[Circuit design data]
::::

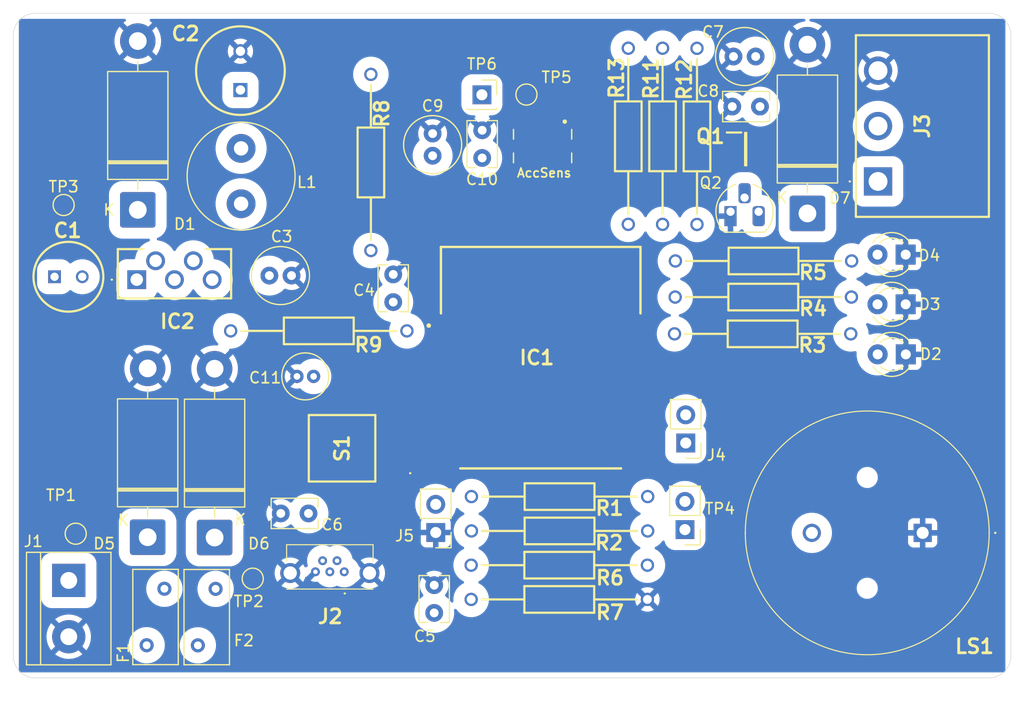
<source format=kicad_pcb>
(kicad_pcb
	(version 20241229)
	(generator "pcbnew")
	(generator_version "9.0")
	(general
		(thickness 1.6)
		(legacy_teardrops no)
	)
	(paper "A4")
	(layers
		(0 "F.Cu" signal)
		(2 "B.Cu" signal)
		(9 "F.Adhes" user "F.Adhesive")
		(11 "B.Adhes" user "B.Adhesive")
		(13 "F.Paste" user)
		(15 "B.Paste" user)
		(5 "F.SilkS" user "F.Silkscreen")
		(7 "B.SilkS" user "B.Silkscreen")
		(1 "F.Mask" user)
		(3 "B.Mask" user)
		(17 "Dwgs.User" user "User.Drawings")
		(19 "Cmts.User" user "User.Comments")
		(21 "Eco1.User" user "User.Eco1")
		(23 "Eco2.User" user "User.Eco2")
		(25 "Edge.Cuts" user)
		(27 "Margin" user)
		(31 "F.CrtYd" user "F.Courtyard")
		(29 "B.CrtYd" user "B.Courtyard")
		(35 "F.Fab" user)
		(33 "B.Fab" user)
		(39 "User.1" user)
		(41 "User.2" user)
		(43 "User.3" user)
		(45 "User.4" user)
	)
	(setup
		(pad_to_mask_clearance 0)
		(allow_soldermask_bridges_in_footprints no)
		(tenting front back)
		(pcbplotparams
			(layerselection 0x00000000_00000000_55555555_5755f5ff)
			(plot_on_all_layers_selection 0x00000000_00000000_00000000_00000000)
			(disableapertmacros no)
			(usegerberextensions no)
			(usegerberattributes yes)
			(usegerberadvancedattributes yes)
			(creategerberjobfile yes)
			(dashed_line_dash_ratio 12.000000)
			(dashed_line_gap_ratio 3.000000)
			(svgprecision 4)
			(plotframeref no)
			(mode 1)
			(useauxorigin no)
			(hpglpennumber 1)
			(hpglpenspeed 20)
			(hpglpendiameter 15.000000)
			(pdf_front_fp_property_popups yes)
			(pdf_back_fp_property_popups yes)
			(pdf_metadata yes)
			(pdf_single_document no)
			(dxfpolygonmode yes)
			(dxfimperialunits yes)
			(dxfusepcbnewfont yes)
			(psnegative no)
			(psa4output no)
			(plot_black_and_white yes)
			(sketchpadsonfab no)
			(plotpadnumbers no)
			(hidednponfab no)
			(sketchdnponfab yes)
			(crossoutdnponfab yes)
			(subtractmaskfromsilk no)
			(outputformat 1)
			(mirror no)
			(drillshape 1)
			(scaleselection 1)
			(outputdirectory "")
		)
	)
	(net 0 "")
	(net 1 "+5V")
	(net 2 "Net-(C1--)")
	(net 3 "+3V3")
	(net 4 "GND")
	(net 5 "+3.3V")
	(net 6 "BAT_V")
	(net 7 "MRESET")
	(net 8 "Net-(D1-K)")
	(net 9 "Net-(D2-A)")
	(net 10 "Net-(D3-A)")
	(net 11 "Net-(D4-A)")
	(net 12 "Net-(D7-K)")
	(net 13 "unconnected-(IC1-GND_6-Pad23)")
	(net 14 "unconnected-(IC1-GND_8-Pad25)")
	(net 15 "unconnected-(IC1-GND_4-Pad21)")
	(net 16 "SDA")
	(net 17 "YLED")
	(net 18 "unconnected-(IC1-GND_5-Pad22)")
	(net 19 "SERVO")
	(net 20 "unconnected-(IC1-GND_9-Pad26)")
	(net 21 "RX")
	(net 22 "SCL")
	(net 23 "WAKE_INT")
	(net 24 "unconnected-(IC1-GND_7-Pad24)")
	(net 25 "unconnected-(IC1-GND_2-Pad19)")
	(net 26 "Net-(IC1-IO8)")
	(net 27 "GLED")
	(net 28 "RLED")
	(net 29 "CONTROL")
	(net 30 "BUZZ")
	(net 31 "unconnected-(IC1-IO10-Pad10)")
	(net 32 "unconnected-(IC1-GND_1-Pad9)")
	(net 33 "TX")
	(net 34 "BOOT")
	(net 35 "unconnected-(IC1-GND_3-Pad20)")
	(net 36 "Net-(Q1-G)")
	(net 37 "Net-(Q2-B)")
	(net 38 "Net-(Q2-C)")
	(net 39 "unconnected-(S1-COM_1-Pad1)")
	(net 40 "unconnected-(S1-NO_1-Pad3)")
	(net 41 "unconnected-(U1-RESERVED_11-Pad11)")
	(net 42 "unconnected-(U1-INT2-Pad9)")
	(net 43 "unconnected-(U1-NC-Pad10)")
	(net 44 "unconnected-(U1-RESERVED_3-Pad3)")
	(net 45 "Net-(F2-Pad1)")
	(net 46 "unconnected-(J2-Pad3)")
	(net 47 "unconnected-(J2-Pad4)")
	(net 48 "unconnected-(J2-Pad2)")
	(net 49 "Net-(J1-Pin_1)")
	(footprint "SamacSys_Parts:CAPPRD350W65D800H1300" (layer "F.Cu") (at 40.4903 56.9256 90))
	(footprint "Connector_PinHeader_2.54mm:PinHeader_1x02_P2.54mm_Vertical" (layer "F.Cu") (at 80.6637 88.7918 180))
	(footprint "SamacSys_Parts:ESP32C3WROOM02N4" (layer "F.Cu") (at 68.5409 84.3893))
	(footprint "SamacSys_Parts:RESAD1590W60L630D240" (layer "F.Cu") (at 61.3059 102.9155))
	(footprint "Fuse:Fuse_BelFuse_0ZRE0012FF_L8.3mm_W3.8mm" (layer "F.Cu") (at 32.031 107.052 90))
	(footprint "LED_THT:LED_D3.0mm" (layer "F.Cu") (at 100.5191 80.7928 180))
	(footprint "Capacitor_THT:C_Rect_L4.0mm_W2.5mm_P2.50mm" (layer "F.Cu") (at 54.2748 73.5738 -90))
	(footprint "Fuse:Fuse_BelFuse_0ZRE0012FF_L8.3mm_W3.8mm" (layer "F.Cu") (at 38.251 101.962 -90))
	(footprint "Diode_THT:D_DO-201AD_P15.24mm_Horizontal" (layer "F.Cu") (at 32.1198 97.2985 90))
	(footprint "SamacSys_Parts:SOT95P237X112-3N" (layer "F.Cu") (at 86.0707 62.2627))
	(footprint "SamacSys_Parts:RESAD1590W60L630D240" (layer "F.Cu") (at 78.5735 69.0533 90))
	(footprint "TestPoint:TestPoint_Pad_D1.5mm" (layer "F.Cu") (at 41.601 101.042))
	(footprint "SamacSys_Parts:PKM22EPPH4001B0" (layer "F.Cu") (at 102.0381 96.9069 180))
	(footprint "Connector_PinSocket_2.54mm:PinSocket_1x01_P2.54mm_Vertical" (layer "F.Cu") (at 62.2737 57.3568))
	(footprint "LED_THT:LED_D3.0mm" (layer "F.Cu") (at 100.5048 76.2736 180))
	(footprint "SamacSys_Parts:RESAD1590W60L630D240" (layer "F.Cu") (at 61.3298 96.7325))
	(footprint "Diode_THT:D_DO-201AD_P15.24mm_Horizontal" (layer "F.Cu") (at 38.1598 97.3285 90))
	(footprint "Diode_THT:D_DO-201AD_P15.24mm_Horizontal" (layer "F.Cu") (at 31.2303 67.7456 90))
	(footprint "SamacSys_Parts:TBP04R1250003BE" (layer "F.Cu") (at 98.0123 65.1785 90))
	(footprint "Diode_THT:D_DO-201AD_P15.24mm_Horizontal" (layer "F.Cu") (at 91.6423 68.0685 90))
	(footprint "ADXL345BCCZ-RL7:PQFN80P500X300X100-14N" (layer "F.Cu") (at 67.75 61.99 -90))
	(footprint "SamacSys_Parts:RESAD1590W60L630D240" (layer "F.Cu") (at 79.7309 72.3593))
	(footprint "Capacitor_THT:C_Rect_L4.0mm_W2.5mm_P2.50mm" (layer "F.Cu") (at 84.8607 58.4227))
	(footprint "SamacSys_Parts:RESAD1590W60L630D240" (layer "F.Cu") (at 81.6796 53.1624 -90))
	(footprint "SamacSys_Parts:USB3145301A" (layer "F.Cu") (at 48.556 100.202 180))
	(footprint "LED_THT:LED_D3.0mm" (layer "F.Cu") (at 100.5054 71.7858 180))
	(footprint "Inductor_THT:L_Radial_D9.5mm_P5.00mm_Fastron_07HVP" (layer "F.Cu") (at 40.5503 67.1956 90))
	(footprint "SamacSys_Parts:CAPPRD250W55D630H1220" (layer "F.Cu") (at 23.7203 73.7856))
	(footprint "TestPoint:TestPoint_Pad_D1.5mm" (layer "F.Cu") (at 25.631 96.982 180))
	(footprint "SamacSys_Parts:RESAD1590W60L630D240" (layer "F.Cu") (at 75.482 69.0533 90))
	(footprint "Capacitor_THT:C_Radial_D4.0mm_H7.0mm_P1.50mm" (layer "F.Cu") (at 47.0894 82.781 180))
	(footprint "SamacSys_Parts:RESAD1590W60L630D240" (layer "F.Cu") (at 55.5094 78.671 180))
	(footprint "SamacSys_Parts:RESAD1590W60L630D240" (layer "F.Cu") (at 79.7109 75.6193))
	(footprint "SamacSys_Parts:RESAD1590W60L630D240" (layer "F.Cu") (at 61.3308 93.6315))
	(footprint "Capacitor_THT:C_Radial_D5.0mm_H11.0mm_P2.00mm" (layer "F.Cu") (at 84.9707 53.9027))
	(footprint "Connector_PinHeader_2.54mm:PinHeader_1x02_P2.54mm_Vertical" (layer "F.Cu") (at 58.1108 96.8715 180))
	(footprint "Connector_PinHeader_2.54mm:PinHeader_1x02_P2.54mm_Vertical" (layer "F.Cu") (at 80.5908 96.6115 180))
	(footprint "TerminalBlock:TerminalBlock_bornier-2_P5.08mm" (layer "F.Cu") (at 25.001 101.202 -90))
	(footprint "Package_TO_SOT_THT:TO-92_HandSolder"
		(layer "F.Cu")
		(uuid "979c2351-667a-4e90-b404-a7b9aa03ba72")
		(at 84.7007 67.9127)
		(descr "TO-92 leads molded, narrow, drill 0.75mm, handsoldering variant with enlarged pads (see NXP sot054_po.pdf)")
		(tags "to-92 sc-43 sc-43a sot54 PA33 transistor")
		(property "Reference" "Q2"
			(at -1.784413 -2.598153 0)
			(layer "F.SilkS")
			(uuid "947e5a5c-669f-42af-a687-57f5249adcbb")
			(effects
				(font
					(size 1 1)
					(thickness 0.15)
				)
			)
		)
		(property "Value" "BC547B"
			(at -4.214413 -1.048153 0)
			(layer "F.Fab")
			(uuid "a2b13790-7608-4112-a638-c13abd1243e7")
			(effects
				(font
					(size 1 1)
					(thickness 0.15)
				)
			)
		)
		(property "Datasheet" "https://www.onsemi.com/pub/Collateral/2N3903-D.PDF"
			(at 0 0 0)
			(unlocked yes)
			(layer "F.Fab")
			(hide yes)
			(uuid "7f9bda74-60ce-4566-8f8f-0b3da030f4b4")
			(effects
				(font
					(size 1.27 1.27)
					(thickness 0.15)
				)
			)
		)
		(property "Description" "0.2A Ic, 40V Vce, Small Signal NPN Transistor, TO-92"
			(at 0 0 0)
			(unlocked yes)
			(layer "F.Fab")
			(hide yes)
			(uuid "199d74b6-7a8f-4e18-8674-2572ce95dc26")
			(effects
				(font
					(size 1.27 1.27)
					(thickness 0.15)
				)
			)
		)
		(property ki_fp_filters "TO?92*")
		(path "/083e2e42-3c73-4071-a5c3-c894fbf80c81")
		(sheetname "/")
		(sheetfile "KnockLock.kicad_sch")
		(attr through_hole)
		(fp_line
			(start -0.53 1.85)
			(end 3.07 1.85)
			(stroke
				(width 0.12)
				(type solid)
			)
			(layer "F.SilkS")
			(uuid "e829c0cc-aa80-4ab5-bd28-7c7e50df4405")
		)
		(fp_arc
			(start -0.541875 1.841741)
			(mid -1.247231 -0.581764)
			(end 0.45 -2.45)
			(stroke
				(width 0.12)
				(type solid)
			)
			(layer "F.SilkS")
			(uuid "14eb0a5d-22a4-4028-b3e2-cb3c08cb9404")
		)
		(fp_arc
			(start 2.05 -2.45)
			(mid 3.769931 -0.601036)
			(end 3.078445 1.827684)
			(stroke
				(width 0.12)
				(type solid)
			)
			(layer "F.SilkS")
			(uuid "16269748-1ae8-484b-a006-6200a99cdc7f")
		)
		(fp_line
			(start -1.46 -3.05)
			(end -1.46 2.01)
			(stroke
				(width 0.05)
				(type solid)
			)
			(layer "F.CrtYd")
			(uuid "04f31823-e496-4268-906b-e75c1fa9e49e")
		)
		(fp_line
			(start -1.46 -3.05)
			(end 4 -3.05)
			(stroke
				(width 0.05)
				(type solid)
			)
			(layer "F.CrtYd")
			(uuid "7005d64a-11a7-4ec9-988f-261eaf9b86a0")
		)
		(fp_line
			(start 4 2.01)
			(end -1.46 2.01)
			(stroke
				(width 0.05)
				(type solid)
	
... [204194 chars truncated]
</source>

::::

- To do -
Above are the records. Print exactly, and only, the lines from the line with "47.0894 82.781 180))" to the line with "58.1108 96.8715 180))", both inclusive.

- Solved problem -
	(footprint "Capacitor_THT:C_Radial_D4.0mm_H7.0mm_P1.50mm" (layer "F.Cu") (at 47.0894 82.781 180))
	(footprint "SamacSys_Parts:RESAD1590W60L630D240" (layer "F.Cu") (at 55.5094 78.671 180))
	(footprint "SamacSys_Parts:RESAD1590W60L630D240" (layer "F.Cu") (at 79.7109 75.6193))
	(footprint "SamacSys_Parts:RESAD1590W60L630D240" (layer "F.Cu") (at 61.3308 93.6315))
	(footprint "Capacitor_THT:C_Radial_D5.0mm_H11.0mm_P2.00mm" (layer "F.Cu") (at 84.9707 53.9027))
	(footprint "Connector_PinHeader_2.54mm:PinHeader_1x02_P2.54mm_Vertical" (layer "F.Cu") (at 58.1108 96.8715 180))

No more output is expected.